It is argued that we cannot be doing the same thing the same way and expect any change for the better. Opponents of restructuring are considered selfish as they simply want to be collecting easy money from the centre and be expending it without accountability. Many people believe that the country is not and cannot move forward unless there is preliminary restructuring.

For instance, Nigeria is said to be very rich in natural resources. The reported resources are mostly on the exclusive legislative list. But, most unfortunately, the federal government is yet to take much interest in them. The constitutive states of Nigeria in which the mineral resources are located want to have the possibility of exploiting them for their own development. However, the rigidity that has come to characterise policy-making under the administration of PMB has been a major source of the political bile in the country.

In fact, the serious concerns generated as a result of the political situation in the country are to the extent that various strata of society have now been insisting on the urgent need for restructuring. To a great extent, the proponents of restructuring cannot be wrong. In the first case, unity is not and cannot be imposed. It can only be desired and worked for. When it is imposed, it does not last. Many cases in international practice have clearly shown this. Even when it is desired and negotiated for, the right of withdrawal is always still provided for. And even when it is not provided for, fundamental human rights of freedom to exist and associate or not to associate with any group of people is still there. Freedom is the most important pillar of democracy.

Explained differently, with the items recommended to be put on the exclusive legislative list, and for which PMB is showing little or no concern, the likelihood of restructuring may not be for the immediate future. In fact, the non-attention can only strengthen the existing national discord on the matter. It can only strengthen the armed struggle for self-determination by the IPOB and the MASSOB. It can only create new opportunities of strength for the Boko Haram as government cannot but be faced with fighting in different battlefields.

We also strongly believe that restructuring, if it takes place, has the potential to generate adoption of principles of self-reliance, particularly in terms of initiative-taking, reducing excessive dependence on others for survival and generation of development plans. Self-reliance gives birth to self-pride and self-projection. With all this, it is self and national identity that will be promoted in the long run. However, in the event restructuring leads to disintegration, national identity and nation-building cannot but be more seriously impacted upon. Consequently, it is now a desideratum to seek to go beyond the bile and politics of restructuring and therefore deal squarely with the issues in restructuring.

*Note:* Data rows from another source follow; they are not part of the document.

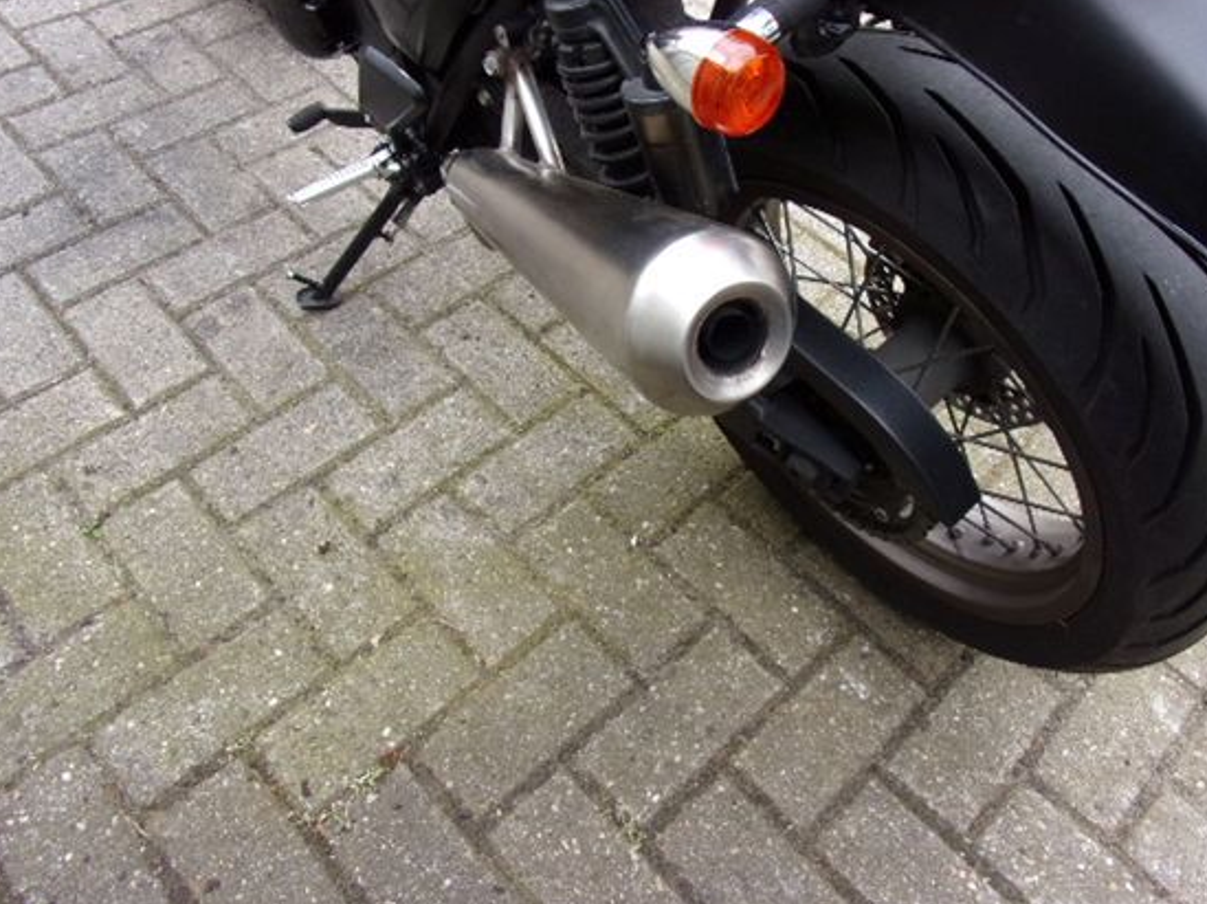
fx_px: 976
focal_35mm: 28
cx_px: 657
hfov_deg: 63.4
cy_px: 398
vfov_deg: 49.6
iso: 80
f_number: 3.3
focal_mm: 4.3
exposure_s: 1/70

In this regard, the School of Communication and Liberal Studies’ conference identified more than 20 issues for discussion. They included national industrial policy for purposes of national development, crisis of citizenship, constitutionalism, psychology of identity in nation-building, entrepreneurship in restructuring small and medium enterprises, role of online media in restructuring, resource control, re-inventing true federalism, role of radio in restructuring rural education, and restructuring the language of politics in Nigeria.

On the issue of citizenship, for instance, Martins Arogundade of the Department of General Studies argued that ‘one of the major issues that confront the nation-state building project in Africa today is the post-colonial crisis of citizenship,’ and that ‘the constitutionally set criteria for and the notion of citizenship to primordial attachments (such as indigene, non-indigene, native settler divide) to local communities undermine the prospect of nation-building.’

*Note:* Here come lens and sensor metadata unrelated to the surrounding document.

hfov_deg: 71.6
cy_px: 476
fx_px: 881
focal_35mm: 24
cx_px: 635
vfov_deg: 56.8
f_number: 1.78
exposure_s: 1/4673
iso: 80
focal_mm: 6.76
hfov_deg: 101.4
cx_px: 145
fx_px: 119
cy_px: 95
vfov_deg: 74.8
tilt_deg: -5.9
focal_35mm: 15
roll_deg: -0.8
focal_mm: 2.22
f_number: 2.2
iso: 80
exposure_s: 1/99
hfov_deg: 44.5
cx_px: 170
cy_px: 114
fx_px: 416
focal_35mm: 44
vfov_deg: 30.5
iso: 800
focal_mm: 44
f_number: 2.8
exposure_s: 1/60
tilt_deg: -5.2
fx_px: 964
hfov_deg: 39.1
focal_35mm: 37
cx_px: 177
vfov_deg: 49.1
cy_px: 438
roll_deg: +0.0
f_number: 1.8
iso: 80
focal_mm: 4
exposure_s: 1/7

Michael Sonayon of the Department of Political Science of the Adeniran Ogunsanya College of Education submitted that the ‘1914 amalgamation that culminated in the emergence of a state called “Nigeria” was not actually done to promote’ unity and that the constitutional efforts made by the colonial master were unable to sufficiently lay the foundation for a viable state,’

Onwuliri et al not only reminded in their paper on resource control of K.C. Wheare’s argument that financial autonomy and independence is required in guaranteeing ‘true federalism, but also advised that every state in the federation of Nigeria should control and manage the natural resources located within its territory. What is obvious from the various papers presented, as well as from the general debate in the country, is that no one has openly come out in favour of disintegration of the country. Virtually all contributions were made along the path of a stronger and united Nigeria. But the approach is what is yet to be well articulated. This, again, has been made more difficult with the position of PMB, and particularly by the politicisation of it.

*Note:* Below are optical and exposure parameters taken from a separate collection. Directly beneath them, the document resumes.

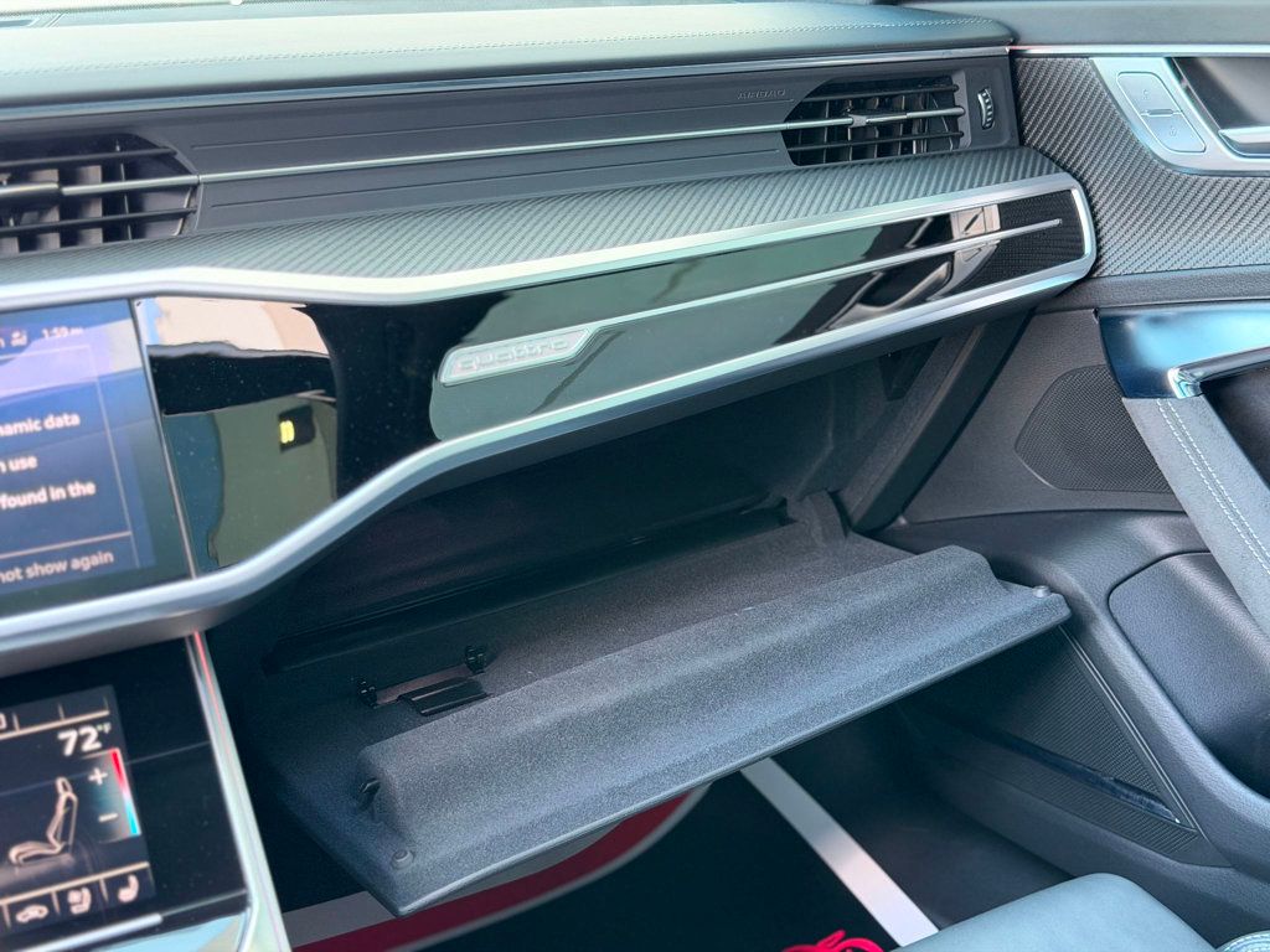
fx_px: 1761
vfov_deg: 30.3
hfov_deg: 39.7
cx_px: 635
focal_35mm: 48
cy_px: 476
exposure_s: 1/40
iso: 320
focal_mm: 6.76
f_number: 1.78
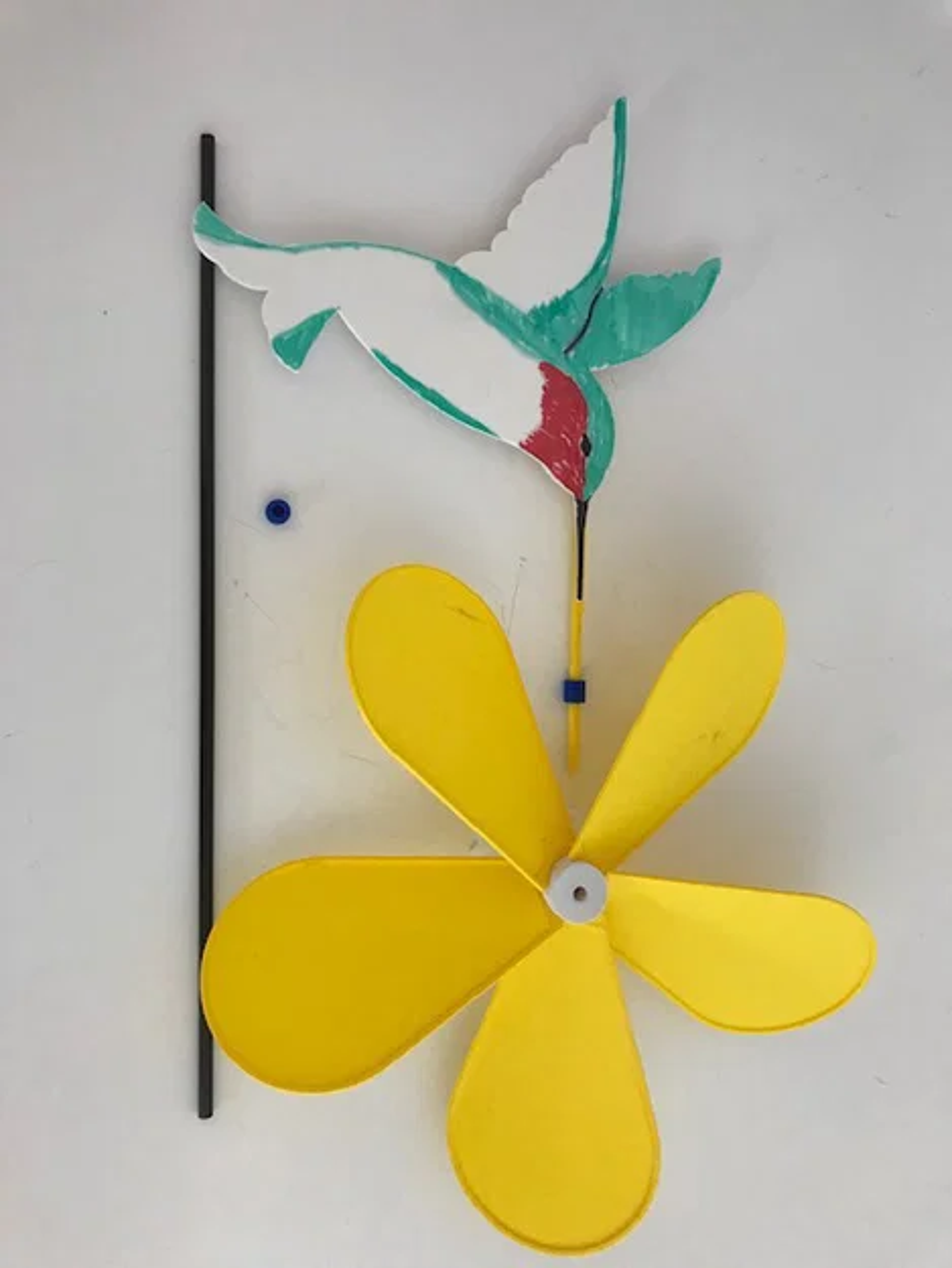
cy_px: 634
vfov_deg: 63.4
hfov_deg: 49.8
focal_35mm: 28
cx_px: 476
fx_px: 1026
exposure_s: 1/30
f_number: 1.8
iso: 32
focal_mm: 3.99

Beyond the Bile and Politics of Restructuring
The notion of restructuring is complex and generally misunderstood. Restructuring is a process and can therefore be explicated as an objective to be attained, method of attainment of the objective, and as a solution or outcome. In whichever way it is looked at, restructuring as an act is not really Nigeria’s problem. It is the attitudinal disposition to issues in political governance. Without doubt, all the issues involved in restructuring are well known but, again, it is not the issues involved that are the main sources of Nigeria’s problem. It is how the issues are perceived and evaluated for purposes of decision-taking that matters.

Consequently, the current generation of political leaders in Nigeria is a major obstacle to national unity and nation-building. The operation of a presidential system of government is another obstacle. The attitude of the people is another. On the basis of these obstacles, no amount of restructuring can make Nigeria free from political chicanery and dishonesty of purpose.

If, as I have noted many times in this column how the Ike Nwachukwu-led Governing Council of the Nigerian Institute of International Affairs (NIIA) destroyed the institute beyond repairs; if both the Supervisory Authority, the Ministry of Foreign Affairs, and the Presidency opted to keep quiet about it; if I applied to the Office of the Accountant General of the Federation for a second furniture allowance in my fifth year as Director General of the NIIA and it was not only approved, but also directly paid by government, and the same Office of the Accountant General would later accuse me of fraud; if what I did to project the execution of the NIIA mandate, which was acknowledged internationally, but which prompted the Governing Council’s incited protests against me; if what some staff accused me of are precisely what the same accusers are capitalising on to survive at the institute as at today; if there were petitions against me and I responded to them and the only thing the Ike Nwachukwu-led Governing Council could decide was to say ‘Noted,’ without being able to determine whether the petitioners were right or wrong, or whether my defence was in order or not; if various projects on which a lot of government funds were expended were destroyed by my immediate successor with the knowledge of the supervisory authority and without query under the pretext that there should not be any Akinterinwa legacy; and perhaps most interestingly, if I built a new international conference centre at the NIIA which none of the members of the Ike Nwachukwu Governing Council, either individually or collectively did not see or inspect but will only complain about its finances and due process and which I asked the Council and the supervisory authority to investigate me, but to no avail; the future of any restructuring cannot be bright.

There is no need for anyone to cry wolf about the need for national unity or restructuring without first addressing how Nigeria is governed. If Nigeria is restructured today and the mental attitude is not, it cannot but be a change in continuity.

It is when PMB decides to do what is right in terms of fairness and justice that Nigeria can know and have peace. Dinah Maria Mulock Craik once argued that ‘the secret of life is not to do what one likes, but to try to like that which one has to do.’ I cannot agree more with her. In the same vein, Ovid (Publius Ovidius Naso) has posited that ‘vive pius, moriere pius,’ that is ‘live righteously, you shall die righteously.’ I also do agree with this. In the context of Nigeria, let PMB try and govern righteously on the basis of fairness and justice, not by manu militari, and he will see that Nigeria will not die but survive righteously.